Data records
** Begin **

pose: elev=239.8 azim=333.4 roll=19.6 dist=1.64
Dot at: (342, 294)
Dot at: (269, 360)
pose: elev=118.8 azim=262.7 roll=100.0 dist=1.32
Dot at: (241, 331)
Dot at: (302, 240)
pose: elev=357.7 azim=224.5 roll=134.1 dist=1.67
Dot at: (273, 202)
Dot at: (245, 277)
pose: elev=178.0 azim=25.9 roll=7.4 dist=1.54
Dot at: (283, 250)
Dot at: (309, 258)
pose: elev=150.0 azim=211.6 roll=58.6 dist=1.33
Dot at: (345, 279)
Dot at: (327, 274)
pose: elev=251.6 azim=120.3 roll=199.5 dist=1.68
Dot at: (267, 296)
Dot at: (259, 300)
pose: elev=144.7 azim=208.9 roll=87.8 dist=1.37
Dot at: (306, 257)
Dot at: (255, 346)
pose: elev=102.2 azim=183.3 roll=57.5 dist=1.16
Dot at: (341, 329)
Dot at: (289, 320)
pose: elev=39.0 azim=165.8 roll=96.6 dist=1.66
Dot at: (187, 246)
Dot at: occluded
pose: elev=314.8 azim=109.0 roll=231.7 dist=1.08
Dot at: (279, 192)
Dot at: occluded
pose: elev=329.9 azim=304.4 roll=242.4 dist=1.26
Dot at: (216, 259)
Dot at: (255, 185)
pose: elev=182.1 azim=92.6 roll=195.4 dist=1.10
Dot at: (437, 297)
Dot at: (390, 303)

** End **

SET EXERCISE:
Retype all of the data above line for line, with nothing changed.

RESULT OF THE EXERCISE:
pose: elev=239.8 azim=333.4 roll=19.6 dist=1.64
Dot at: (342, 294)
Dot at: (269, 360)
pose: elev=118.8 azim=262.7 roll=100.0 dist=1.32
Dot at: (241, 331)
Dot at: (302, 240)
pose: elev=357.7 azim=224.5 roll=134.1 dist=1.67
Dot at: (273, 202)
Dot at: (245, 277)
pose: elev=178.0 azim=25.9 roll=7.4 dist=1.54
Dot at: (283, 250)
Dot at: (309, 258)
pose: elev=150.0 azim=211.6 roll=58.6 dist=1.33
Dot at: (345, 279)
Dot at: (327, 274)
pose: elev=251.6 azim=120.3 roll=199.5 dist=1.68
Dot at: (267, 296)
Dot at: (259, 300)
pose: elev=144.7 azim=208.9 roll=87.8 dist=1.37
Dot at: (306, 257)
Dot at: (255, 346)
pose: elev=102.2 azim=183.3 roll=57.5 dist=1.16
Dot at: (341, 329)
Dot at: (289, 320)
pose: elev=39.0 azim=165.8 roll=96.6 dist=1.66
Dot at: (187, 246)
Dot at: occluded
pose: elev=314.8 azim=109.0 roll=231.7 dist=1.08
Dot at: (279, 192)
Dot at: occluded
pose: elev=329.9 azim=304.4 roll=242.4 dist=1.26
Dot at: (216, 259)
Dot at: (255, 185)
pose: elev=182.1 azim=92.6 roll=195.4 dist=1.10
Dot at: (437, 297)
Dot at: (390, 303)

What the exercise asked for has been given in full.